• ACTION ITEM:
Among the records below, find the line that has "Table 5. Anaerobic"; from there, give the lines again exactly, and stop after the line that has "Algorithm 5 Inner".
** LISTED ENTRIES follows **
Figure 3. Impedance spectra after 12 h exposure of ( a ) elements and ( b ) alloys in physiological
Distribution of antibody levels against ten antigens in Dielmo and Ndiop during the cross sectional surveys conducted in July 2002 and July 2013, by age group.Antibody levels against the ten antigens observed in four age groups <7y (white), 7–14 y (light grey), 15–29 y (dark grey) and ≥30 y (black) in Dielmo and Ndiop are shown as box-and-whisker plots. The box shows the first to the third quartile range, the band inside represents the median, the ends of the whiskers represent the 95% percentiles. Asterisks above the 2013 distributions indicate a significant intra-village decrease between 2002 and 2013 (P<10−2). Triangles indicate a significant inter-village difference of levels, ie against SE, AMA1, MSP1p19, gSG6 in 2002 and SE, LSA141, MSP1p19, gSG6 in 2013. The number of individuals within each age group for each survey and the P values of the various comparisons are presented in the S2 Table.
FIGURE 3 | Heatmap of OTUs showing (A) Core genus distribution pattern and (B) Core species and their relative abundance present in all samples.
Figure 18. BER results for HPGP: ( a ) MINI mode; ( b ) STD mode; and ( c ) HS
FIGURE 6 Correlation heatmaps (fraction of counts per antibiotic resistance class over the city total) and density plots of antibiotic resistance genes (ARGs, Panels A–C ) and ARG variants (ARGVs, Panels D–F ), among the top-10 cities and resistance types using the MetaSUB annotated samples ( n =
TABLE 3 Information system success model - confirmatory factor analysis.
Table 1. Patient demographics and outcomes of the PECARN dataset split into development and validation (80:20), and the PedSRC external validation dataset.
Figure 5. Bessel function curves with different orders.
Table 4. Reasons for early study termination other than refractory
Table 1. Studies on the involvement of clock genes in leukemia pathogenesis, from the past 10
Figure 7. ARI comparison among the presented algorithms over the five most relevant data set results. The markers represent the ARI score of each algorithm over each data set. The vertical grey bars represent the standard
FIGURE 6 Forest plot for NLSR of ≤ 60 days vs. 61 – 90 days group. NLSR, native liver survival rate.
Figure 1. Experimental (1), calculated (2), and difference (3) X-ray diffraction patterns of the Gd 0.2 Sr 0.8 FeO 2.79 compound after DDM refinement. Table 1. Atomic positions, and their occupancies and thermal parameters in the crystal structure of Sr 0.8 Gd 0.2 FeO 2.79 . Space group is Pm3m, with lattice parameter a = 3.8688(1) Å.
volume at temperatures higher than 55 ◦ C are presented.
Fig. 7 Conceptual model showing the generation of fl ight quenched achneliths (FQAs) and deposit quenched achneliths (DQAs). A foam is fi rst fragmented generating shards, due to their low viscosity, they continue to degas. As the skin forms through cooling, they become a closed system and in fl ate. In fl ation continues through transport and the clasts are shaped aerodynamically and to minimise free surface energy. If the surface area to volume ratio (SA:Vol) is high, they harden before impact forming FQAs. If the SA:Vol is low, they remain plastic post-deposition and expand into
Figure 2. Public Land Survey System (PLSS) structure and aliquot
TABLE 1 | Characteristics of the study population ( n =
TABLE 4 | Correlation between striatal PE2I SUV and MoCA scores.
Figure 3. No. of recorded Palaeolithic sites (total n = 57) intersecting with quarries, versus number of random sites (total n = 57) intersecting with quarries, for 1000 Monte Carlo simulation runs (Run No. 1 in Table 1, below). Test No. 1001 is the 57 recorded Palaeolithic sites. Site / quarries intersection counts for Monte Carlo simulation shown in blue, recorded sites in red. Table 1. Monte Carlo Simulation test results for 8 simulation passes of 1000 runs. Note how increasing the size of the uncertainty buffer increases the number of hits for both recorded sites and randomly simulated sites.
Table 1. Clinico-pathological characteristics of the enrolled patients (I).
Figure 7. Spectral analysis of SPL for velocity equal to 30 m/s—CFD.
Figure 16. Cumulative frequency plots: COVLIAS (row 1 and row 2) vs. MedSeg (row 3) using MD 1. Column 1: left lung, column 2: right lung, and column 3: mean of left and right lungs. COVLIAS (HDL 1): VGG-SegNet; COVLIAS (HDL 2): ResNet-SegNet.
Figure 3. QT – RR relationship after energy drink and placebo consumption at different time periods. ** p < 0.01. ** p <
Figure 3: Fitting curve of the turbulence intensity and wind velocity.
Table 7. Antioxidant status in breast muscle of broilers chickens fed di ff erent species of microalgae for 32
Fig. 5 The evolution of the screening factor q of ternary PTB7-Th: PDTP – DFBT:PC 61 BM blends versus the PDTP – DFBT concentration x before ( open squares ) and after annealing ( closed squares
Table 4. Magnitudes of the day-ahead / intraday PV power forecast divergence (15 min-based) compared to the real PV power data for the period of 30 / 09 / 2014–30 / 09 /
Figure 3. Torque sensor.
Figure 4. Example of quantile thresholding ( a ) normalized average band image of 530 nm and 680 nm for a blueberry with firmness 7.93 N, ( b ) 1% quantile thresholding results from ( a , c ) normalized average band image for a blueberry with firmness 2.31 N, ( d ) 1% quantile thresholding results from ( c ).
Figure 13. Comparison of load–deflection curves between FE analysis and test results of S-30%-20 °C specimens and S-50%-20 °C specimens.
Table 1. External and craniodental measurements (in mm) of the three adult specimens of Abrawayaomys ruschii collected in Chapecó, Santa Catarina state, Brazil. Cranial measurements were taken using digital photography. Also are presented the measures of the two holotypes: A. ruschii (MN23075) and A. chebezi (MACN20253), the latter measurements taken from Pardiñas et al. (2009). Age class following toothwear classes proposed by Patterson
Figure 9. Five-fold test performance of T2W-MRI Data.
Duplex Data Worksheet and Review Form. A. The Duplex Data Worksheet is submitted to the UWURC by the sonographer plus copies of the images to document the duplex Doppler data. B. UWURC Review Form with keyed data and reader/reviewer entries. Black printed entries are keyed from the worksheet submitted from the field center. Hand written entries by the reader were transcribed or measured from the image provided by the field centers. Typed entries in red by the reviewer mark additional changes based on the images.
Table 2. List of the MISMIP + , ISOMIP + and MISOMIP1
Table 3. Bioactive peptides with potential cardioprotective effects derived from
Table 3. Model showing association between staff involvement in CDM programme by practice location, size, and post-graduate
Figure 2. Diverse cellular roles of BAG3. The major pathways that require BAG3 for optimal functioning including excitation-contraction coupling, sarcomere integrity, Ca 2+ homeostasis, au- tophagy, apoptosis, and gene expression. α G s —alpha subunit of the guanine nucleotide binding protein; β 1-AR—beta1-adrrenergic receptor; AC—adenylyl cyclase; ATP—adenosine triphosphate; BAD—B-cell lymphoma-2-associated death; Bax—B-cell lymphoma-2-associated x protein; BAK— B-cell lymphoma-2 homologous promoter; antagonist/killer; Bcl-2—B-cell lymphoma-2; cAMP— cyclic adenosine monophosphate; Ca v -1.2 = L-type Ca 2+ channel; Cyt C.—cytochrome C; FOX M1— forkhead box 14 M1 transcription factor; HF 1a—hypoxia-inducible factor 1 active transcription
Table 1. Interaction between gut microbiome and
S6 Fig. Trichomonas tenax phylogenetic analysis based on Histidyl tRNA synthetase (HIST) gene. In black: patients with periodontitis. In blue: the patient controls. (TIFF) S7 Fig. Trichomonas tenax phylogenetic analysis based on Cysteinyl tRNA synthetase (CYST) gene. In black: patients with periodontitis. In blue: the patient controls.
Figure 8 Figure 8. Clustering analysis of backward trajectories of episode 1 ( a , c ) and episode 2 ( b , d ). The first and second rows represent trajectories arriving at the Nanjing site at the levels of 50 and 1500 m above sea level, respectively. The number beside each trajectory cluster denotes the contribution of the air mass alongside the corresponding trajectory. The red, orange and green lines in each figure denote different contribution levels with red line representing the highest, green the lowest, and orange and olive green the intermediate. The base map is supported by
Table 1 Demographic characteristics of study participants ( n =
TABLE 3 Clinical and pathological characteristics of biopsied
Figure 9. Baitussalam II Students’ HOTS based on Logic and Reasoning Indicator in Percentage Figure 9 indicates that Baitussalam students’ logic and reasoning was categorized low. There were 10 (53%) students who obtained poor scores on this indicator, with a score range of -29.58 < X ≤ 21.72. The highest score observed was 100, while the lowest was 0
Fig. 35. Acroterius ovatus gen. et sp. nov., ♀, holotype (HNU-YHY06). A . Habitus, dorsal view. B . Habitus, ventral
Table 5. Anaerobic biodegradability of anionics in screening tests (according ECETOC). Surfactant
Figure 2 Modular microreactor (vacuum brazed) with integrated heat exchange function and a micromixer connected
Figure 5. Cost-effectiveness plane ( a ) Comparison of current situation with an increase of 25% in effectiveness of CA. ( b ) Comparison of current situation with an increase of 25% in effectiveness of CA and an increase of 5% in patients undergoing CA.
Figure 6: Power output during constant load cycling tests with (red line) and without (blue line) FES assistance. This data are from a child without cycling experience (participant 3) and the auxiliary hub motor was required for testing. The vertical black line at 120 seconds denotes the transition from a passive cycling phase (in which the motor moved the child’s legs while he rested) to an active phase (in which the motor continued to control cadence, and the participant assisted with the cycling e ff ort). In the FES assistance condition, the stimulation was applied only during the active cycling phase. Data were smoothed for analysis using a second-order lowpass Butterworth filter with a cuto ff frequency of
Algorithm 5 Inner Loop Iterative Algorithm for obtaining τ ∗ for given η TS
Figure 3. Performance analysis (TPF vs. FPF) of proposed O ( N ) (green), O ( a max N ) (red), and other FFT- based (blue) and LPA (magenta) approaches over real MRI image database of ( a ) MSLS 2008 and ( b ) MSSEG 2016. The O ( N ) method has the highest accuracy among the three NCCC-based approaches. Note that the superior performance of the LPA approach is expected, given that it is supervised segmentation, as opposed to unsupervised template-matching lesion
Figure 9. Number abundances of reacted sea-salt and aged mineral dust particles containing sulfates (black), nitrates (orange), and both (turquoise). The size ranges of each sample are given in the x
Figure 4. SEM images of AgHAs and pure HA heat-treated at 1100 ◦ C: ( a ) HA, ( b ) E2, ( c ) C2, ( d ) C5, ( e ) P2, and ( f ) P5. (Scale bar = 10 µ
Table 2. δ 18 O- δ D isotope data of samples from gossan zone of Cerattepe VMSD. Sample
** End of LISTED ENTRIES **
• TASK ANSWER:
Table 5. Anaerobic biodegradability of anionics in screening tests (according ECETOC). Surfactant
Figure 2 Modular microreactor (vacuum brazed) with integrated heat exchange function and a micromixer connected
Figure 5. Cost-effectiveness plane ( a ) Comparison of current situation with an increase of 25% in effectiveness of CA. ( b ) Comparison of current situation with an increase of 25% in effectiveness of CA and an increase of 5% in patients undergoing CA.
Figure 6: Power output during constant load cycling tests with (red line) and without (blue line) FES assistance. This data are from a child without cycling experience (participant 3) and the auxiliary hub motor was required for testing. The vertical black line at 120 seconds denotes the transition from a passive cycling phase (in which the motor moved the child’s legs while he rested) to an active phase (in which the motor continued to control cadence, and the participant assisted with the cycling e ff ort). In the FES assistance condition, the stimulation was applied only during the active cycling phase. Data were smoothed for analysis using a second-order lowpass Butterworth filter with a cuto ff frequency of
Algorithm 5 Inner Loop Iterative Algorithm for obtaining τ ∗ for given η TS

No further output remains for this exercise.